Ses créations se retrouvent dans toutes les pages des magazines de l’époque (un Mushroom fait la couverture d’un magazine de programme TV hollandais en 1965), son Ribbon reçoit l’American Interior Design Award en 1969... Paradoxalement, le nom de PIerre Paulin ne commence à être connu des français que lorsque celui-ci est choisi par le Président Georges Pompidou pour aménager les appartements privés de l’Elysée et faire la démonstration de la Modernité et des savoir-faire de la France...

Autre paradoxe, c’est justement à ce moment là, que Pierre Paulin s’efface derrière une entité commune, l’agence ADSA qu’il fonde en 1975 avec Maïa Wodzislawska et Marc Lebeilly, et se détournera un temps de la conception de mobilier pour faire, aux côtés de Roger Tallon notamment, une recherche davantage en lien avec le marketing et l’industrie.

Ce paradoxe entre la recherche d’une certaine reconnaissance pour son travail et son effacement est une des spécificités de Pierre Paulin. Il dira avoir créé le Ribbon Chair parce-qu’il trouvait être trop peu présent dans la presse française de l’époque. Il l’a conçu comme une manière de clamer «Oui j’existe» ; et effectivement, quelle démonstration !
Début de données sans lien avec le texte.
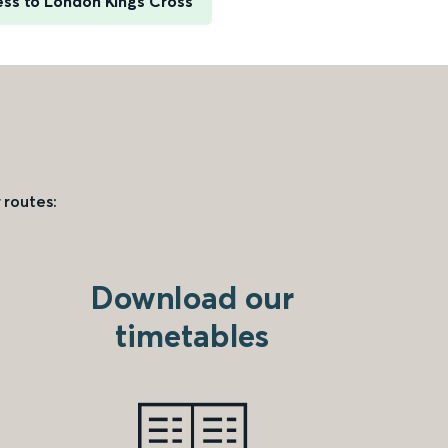
ess to London Kings Cross
 routes:
Download our
timetables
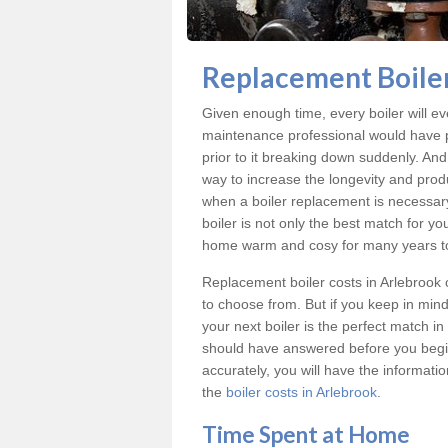
Replacement Boiler
Given enough time, every boiler will even
maintenance professional would have p
prior to it breaking down suddenly. An
way to increase the longevity and produc
when a boiler replacement is necessar
boiler is not only the best match for yo
home warm and cosy for many years t
Replacement boiler costs
in Arlebrook 
to choose from. But if you keep in min
your next boiler is the perfect match i
should have answered before you begin
accurately, you will have the informati
the
boiler costs in Arlebrook
.
Time Spent at Home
Entre reconnaissance et discrétion

Pierre Paulin fuira les mondanités et travaillera sans relâche ni compromis dans son repère cévenol loin du tumulte parisien. De cette liberté et de cet engagement naîtra une œuvre majeure qui comprend de nombreuses pièces révolutionnaires et novatrices. Leur présentation sur les 33èmes Puces du Design par le galeriste Jean-Yves Allemand permettra de rendre un hommage vivant au grand designer qu’est Pierre Paulin et de lui offrir une rencontre avec le public qui, bien que de nombreuses expositions institutionnelles lui ont été consacrées depuis le milieu des années 2000 , n’a pas eu si souvent l’occasion de l’approcher dans un lieu ouvert et désacralisé comme le sont Les Puces du Design.